++++ TASK MATERIAL
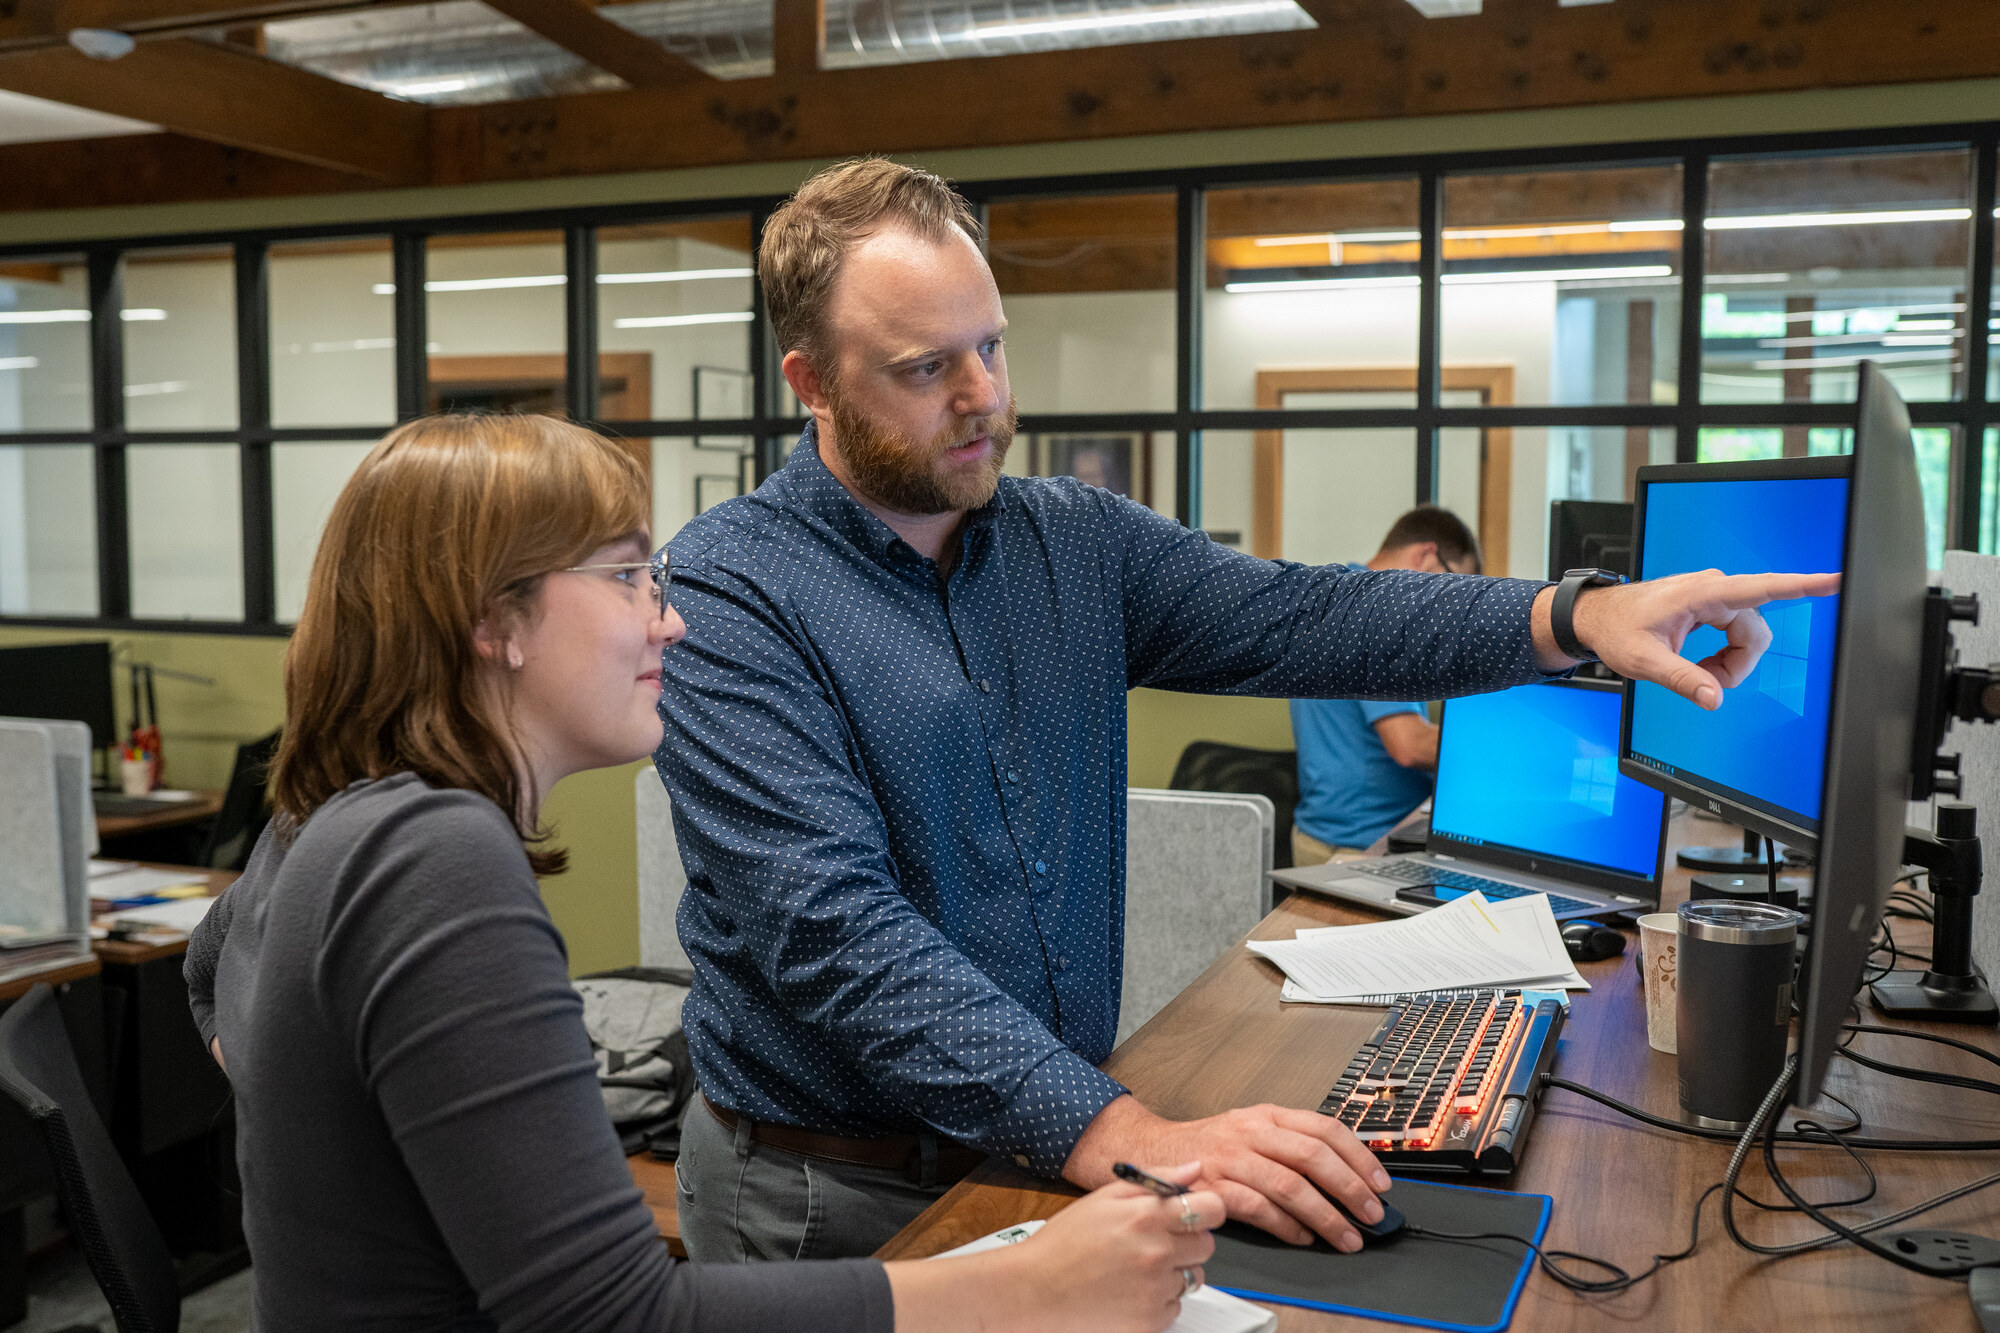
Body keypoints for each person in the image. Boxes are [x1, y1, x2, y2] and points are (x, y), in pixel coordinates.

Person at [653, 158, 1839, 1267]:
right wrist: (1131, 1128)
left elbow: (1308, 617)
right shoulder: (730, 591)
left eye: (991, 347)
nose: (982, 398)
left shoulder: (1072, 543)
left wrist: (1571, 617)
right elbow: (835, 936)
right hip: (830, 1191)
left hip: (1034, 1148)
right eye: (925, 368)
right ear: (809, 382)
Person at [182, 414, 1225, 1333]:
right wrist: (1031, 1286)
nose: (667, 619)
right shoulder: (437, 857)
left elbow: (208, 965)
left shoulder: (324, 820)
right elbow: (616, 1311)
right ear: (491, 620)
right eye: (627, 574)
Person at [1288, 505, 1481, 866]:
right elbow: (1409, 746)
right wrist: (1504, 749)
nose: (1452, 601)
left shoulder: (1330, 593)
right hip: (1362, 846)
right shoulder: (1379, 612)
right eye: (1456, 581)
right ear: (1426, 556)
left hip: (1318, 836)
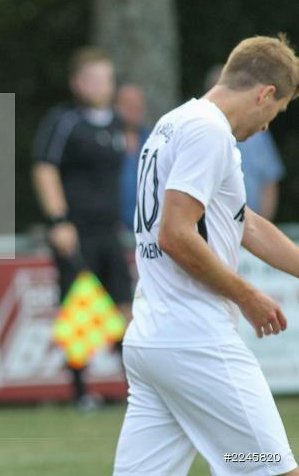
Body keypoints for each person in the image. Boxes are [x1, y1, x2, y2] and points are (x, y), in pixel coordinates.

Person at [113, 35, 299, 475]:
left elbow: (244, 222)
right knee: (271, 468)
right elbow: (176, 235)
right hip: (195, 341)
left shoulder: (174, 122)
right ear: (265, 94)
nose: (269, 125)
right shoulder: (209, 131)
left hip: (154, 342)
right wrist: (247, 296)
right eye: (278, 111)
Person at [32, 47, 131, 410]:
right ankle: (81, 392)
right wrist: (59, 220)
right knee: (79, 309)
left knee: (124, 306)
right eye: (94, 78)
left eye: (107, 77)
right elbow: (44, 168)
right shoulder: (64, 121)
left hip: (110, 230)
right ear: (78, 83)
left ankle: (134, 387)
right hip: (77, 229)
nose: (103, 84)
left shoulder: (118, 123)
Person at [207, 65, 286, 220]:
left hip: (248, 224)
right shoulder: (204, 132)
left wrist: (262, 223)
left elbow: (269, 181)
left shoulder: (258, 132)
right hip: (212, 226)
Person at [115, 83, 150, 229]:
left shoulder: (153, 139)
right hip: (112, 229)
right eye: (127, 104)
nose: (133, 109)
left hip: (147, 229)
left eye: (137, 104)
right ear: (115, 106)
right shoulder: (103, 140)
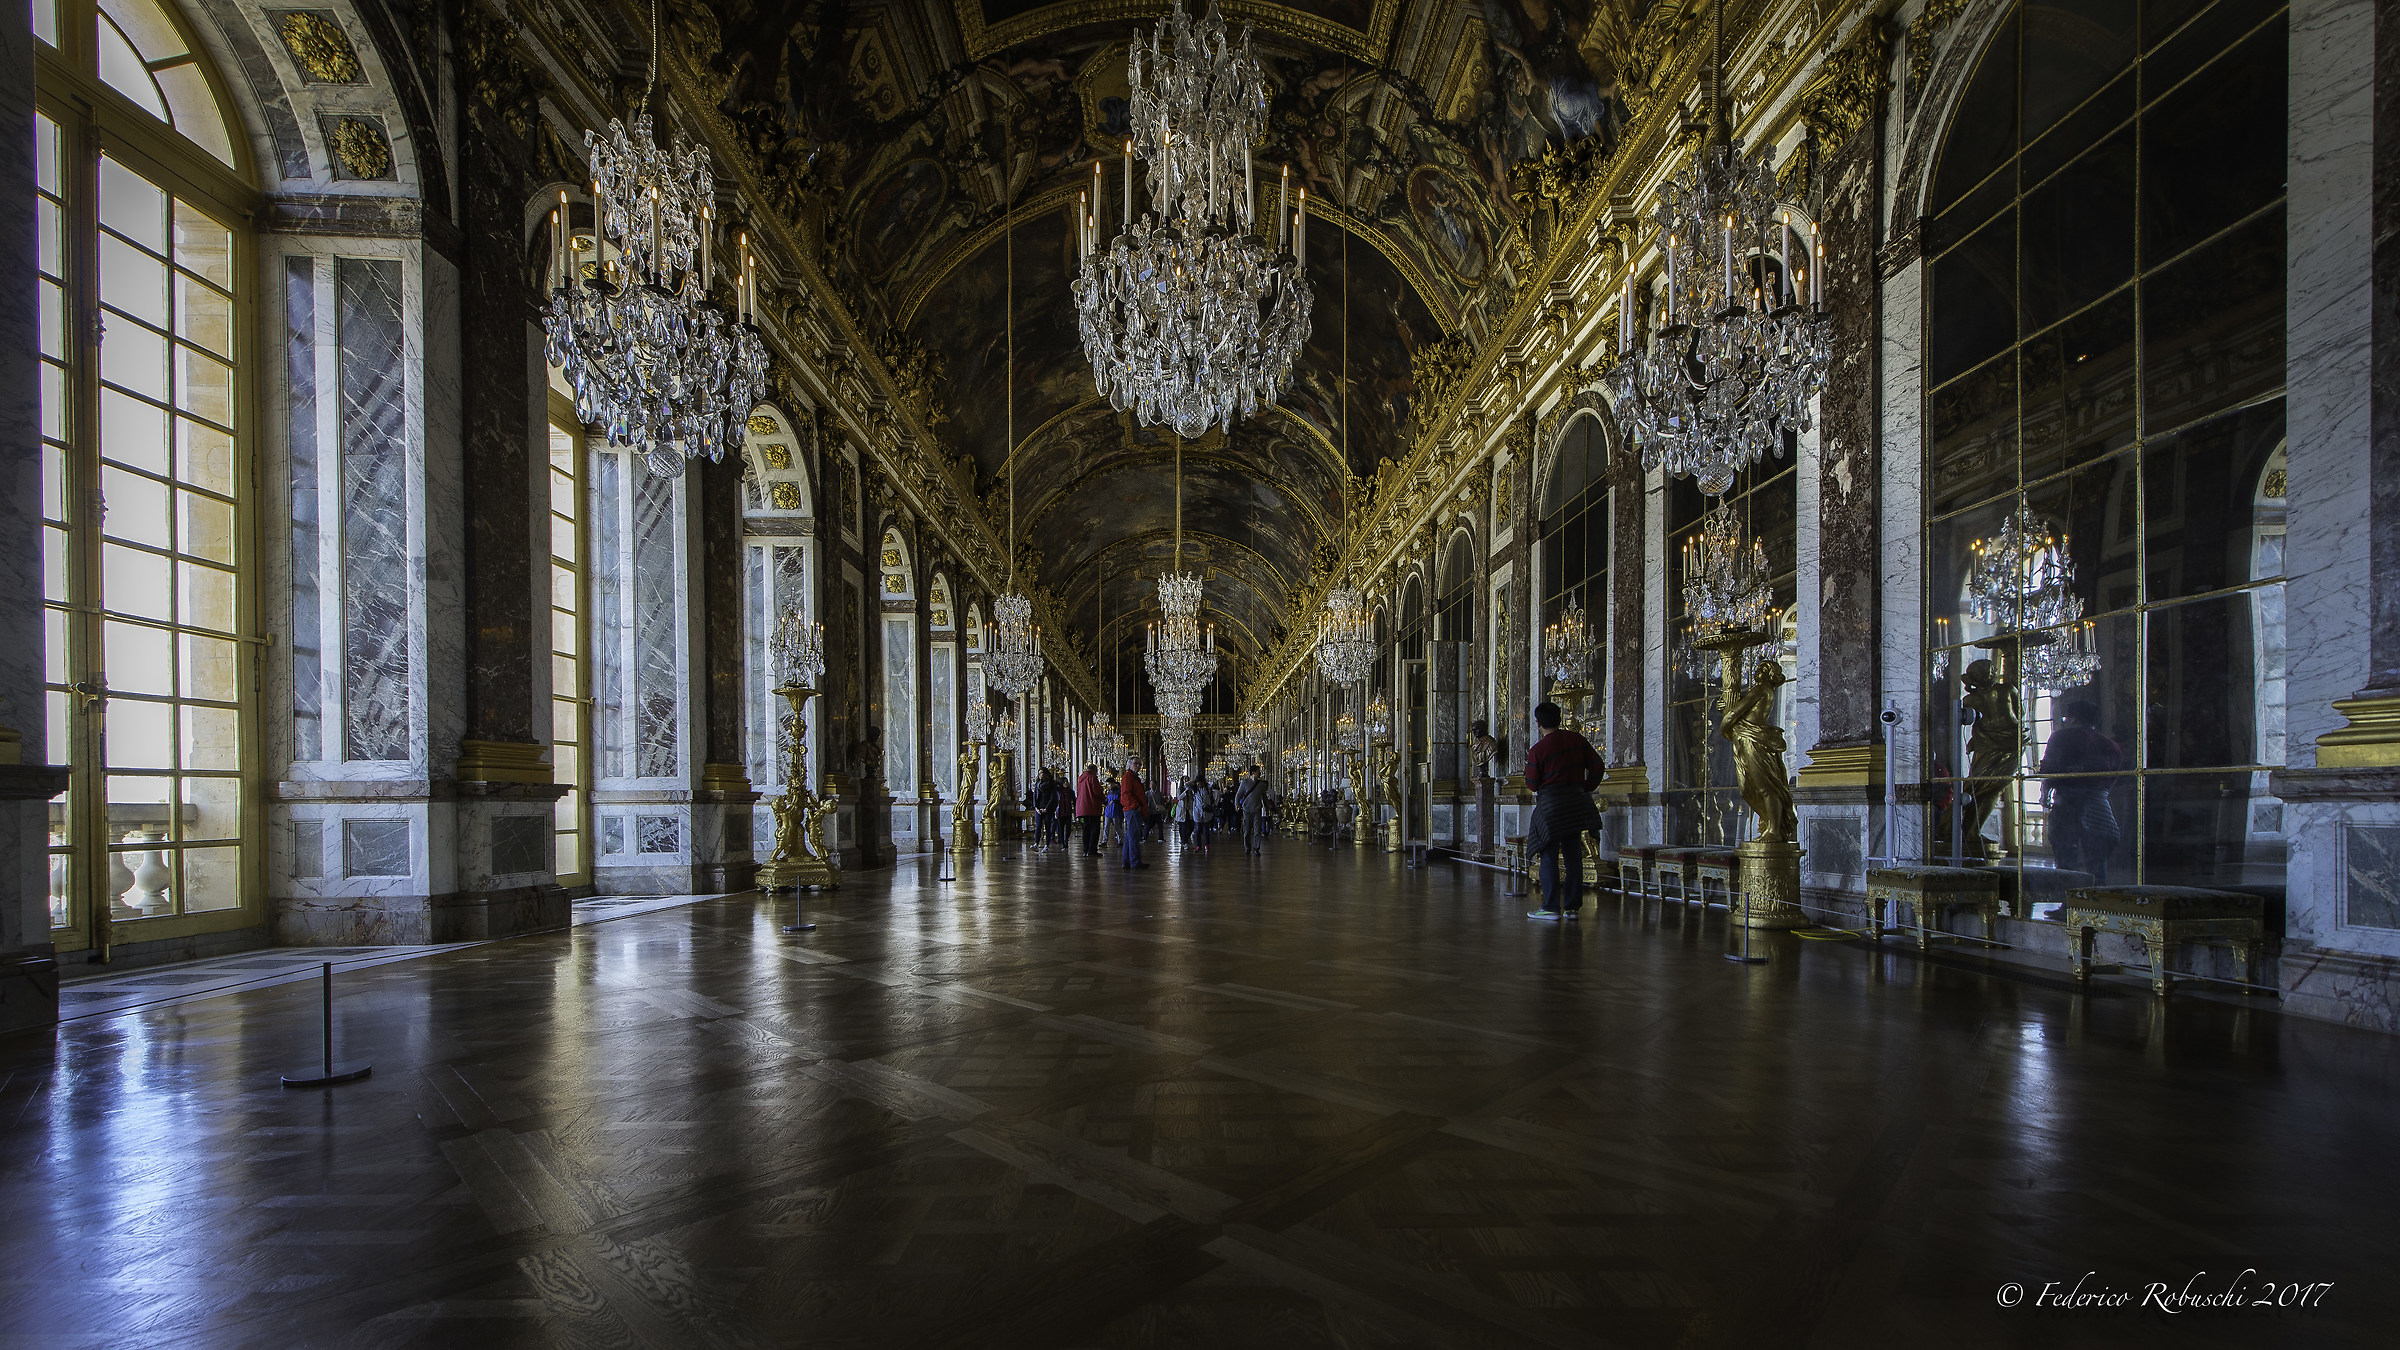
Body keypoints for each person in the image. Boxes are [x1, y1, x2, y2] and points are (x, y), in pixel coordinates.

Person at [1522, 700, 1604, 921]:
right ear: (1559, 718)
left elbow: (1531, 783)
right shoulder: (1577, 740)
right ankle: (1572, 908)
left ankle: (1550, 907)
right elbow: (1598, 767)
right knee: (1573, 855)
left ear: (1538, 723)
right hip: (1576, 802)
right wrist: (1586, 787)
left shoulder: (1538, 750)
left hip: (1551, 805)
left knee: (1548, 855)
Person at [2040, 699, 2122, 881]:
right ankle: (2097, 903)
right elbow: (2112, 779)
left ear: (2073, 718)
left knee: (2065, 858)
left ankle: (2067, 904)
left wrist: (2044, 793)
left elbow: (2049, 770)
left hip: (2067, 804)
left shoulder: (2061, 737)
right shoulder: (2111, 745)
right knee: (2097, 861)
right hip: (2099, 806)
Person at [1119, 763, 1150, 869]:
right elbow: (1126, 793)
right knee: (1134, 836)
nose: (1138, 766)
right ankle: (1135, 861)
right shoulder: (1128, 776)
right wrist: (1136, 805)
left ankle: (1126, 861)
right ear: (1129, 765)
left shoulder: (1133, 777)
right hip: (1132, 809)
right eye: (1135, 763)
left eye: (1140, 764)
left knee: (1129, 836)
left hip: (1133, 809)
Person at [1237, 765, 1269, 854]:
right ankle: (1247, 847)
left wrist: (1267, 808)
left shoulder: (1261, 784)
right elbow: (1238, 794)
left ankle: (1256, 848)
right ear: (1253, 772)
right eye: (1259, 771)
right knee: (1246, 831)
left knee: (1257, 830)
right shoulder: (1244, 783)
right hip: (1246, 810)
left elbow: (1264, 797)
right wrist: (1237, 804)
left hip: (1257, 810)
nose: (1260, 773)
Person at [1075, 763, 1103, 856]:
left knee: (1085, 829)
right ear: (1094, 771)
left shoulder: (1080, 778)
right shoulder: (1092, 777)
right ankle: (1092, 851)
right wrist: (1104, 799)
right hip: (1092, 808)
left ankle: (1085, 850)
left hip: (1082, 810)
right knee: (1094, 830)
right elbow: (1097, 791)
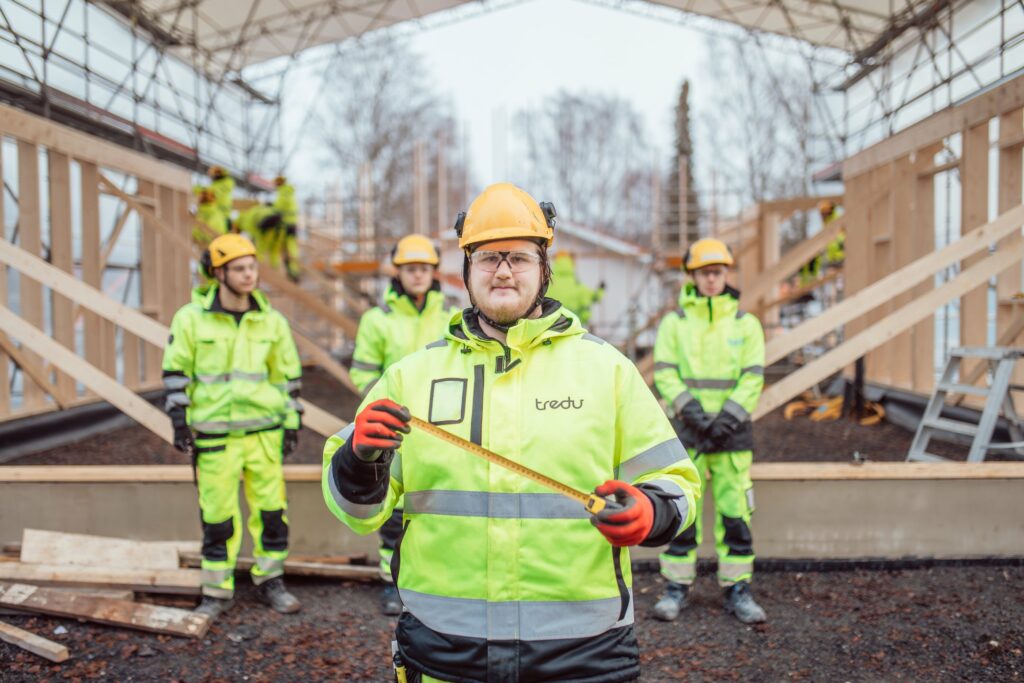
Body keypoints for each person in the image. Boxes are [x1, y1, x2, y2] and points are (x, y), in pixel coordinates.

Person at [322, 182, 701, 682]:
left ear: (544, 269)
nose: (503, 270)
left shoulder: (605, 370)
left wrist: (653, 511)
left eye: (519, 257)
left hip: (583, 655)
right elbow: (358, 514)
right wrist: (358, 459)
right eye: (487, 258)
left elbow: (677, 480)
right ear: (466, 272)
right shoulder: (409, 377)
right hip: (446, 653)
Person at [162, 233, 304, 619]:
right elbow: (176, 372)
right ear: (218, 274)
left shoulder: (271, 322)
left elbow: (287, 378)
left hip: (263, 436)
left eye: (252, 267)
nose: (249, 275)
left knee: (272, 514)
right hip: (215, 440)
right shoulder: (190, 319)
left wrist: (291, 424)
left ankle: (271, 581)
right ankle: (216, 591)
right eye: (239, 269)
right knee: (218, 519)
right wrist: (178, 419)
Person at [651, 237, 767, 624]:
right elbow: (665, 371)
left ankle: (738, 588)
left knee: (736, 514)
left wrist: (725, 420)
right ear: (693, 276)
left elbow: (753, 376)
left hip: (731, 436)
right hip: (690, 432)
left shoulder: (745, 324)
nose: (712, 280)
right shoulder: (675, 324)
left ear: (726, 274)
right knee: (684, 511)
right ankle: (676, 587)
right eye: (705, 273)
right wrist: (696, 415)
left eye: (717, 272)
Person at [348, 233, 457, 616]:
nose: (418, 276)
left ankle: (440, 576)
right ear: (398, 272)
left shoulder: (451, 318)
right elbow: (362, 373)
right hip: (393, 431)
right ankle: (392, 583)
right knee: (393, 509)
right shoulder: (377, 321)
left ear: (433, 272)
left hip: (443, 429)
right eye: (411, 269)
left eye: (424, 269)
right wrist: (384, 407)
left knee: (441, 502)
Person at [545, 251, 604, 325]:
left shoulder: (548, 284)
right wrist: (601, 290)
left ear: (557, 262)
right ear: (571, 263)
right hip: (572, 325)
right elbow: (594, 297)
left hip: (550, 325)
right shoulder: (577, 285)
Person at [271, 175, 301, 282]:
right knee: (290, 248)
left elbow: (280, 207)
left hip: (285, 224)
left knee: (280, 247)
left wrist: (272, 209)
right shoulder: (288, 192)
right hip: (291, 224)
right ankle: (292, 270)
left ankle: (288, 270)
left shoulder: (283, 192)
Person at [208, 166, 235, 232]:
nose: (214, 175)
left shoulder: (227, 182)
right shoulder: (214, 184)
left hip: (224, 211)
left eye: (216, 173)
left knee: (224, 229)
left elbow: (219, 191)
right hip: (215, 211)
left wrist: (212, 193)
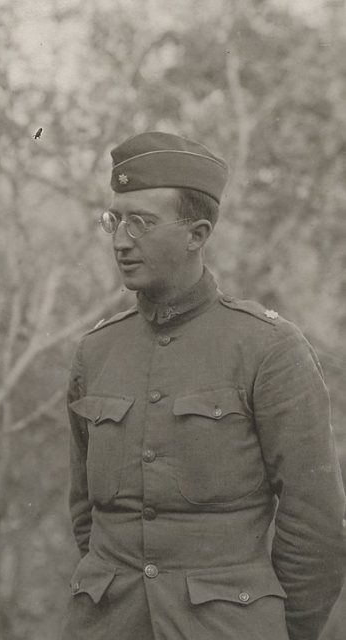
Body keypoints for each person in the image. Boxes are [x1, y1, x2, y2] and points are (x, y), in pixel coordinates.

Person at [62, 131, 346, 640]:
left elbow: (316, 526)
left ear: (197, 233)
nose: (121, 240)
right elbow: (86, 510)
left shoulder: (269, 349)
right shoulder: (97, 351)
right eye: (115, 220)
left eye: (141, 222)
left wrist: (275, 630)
++++++++
* [TASK ITEM]:
Exactly the lines from the one that contains "left knee: (280, 247)" to the last line of the data, both included, should be set down, and no pictures should appear among them.

* [ANSWER BOX]:
left knee: (280, 247)
left wrist: (272, 209)
right shoulder: (288, 192)
right hip: (291, 224)
right ankle: (292, 270)
left ankle: (288, 270)
left shoulder: (283, 192)
Person at [208, 166, 235, 232]:
nose: (214, 175)
left shoulder: (227, 182)
right shoulder: (214, 184)
left hip: (224, 211)
left eye: (216, 173)
left knee: (224, 229)
left elbow: (219, 191)
right hip: (215, 211)
left wrist: (212, 193)
Body keypoints for each person in the image. Boxes are [x1, y1, x2, y2] and points are (x, y), in pixel coordinates.

Person at [62, 131, 346, 640]:
left elbow: (316, 526)
left ear: (197, 233)
nose: (121, 240)
right elbow: (86, 510)
left shoulder: (269, 349)
right shoulder: (97, 351)
right eye: (115, 220)
left eye: (141, 222)
left wrist: (275, 630)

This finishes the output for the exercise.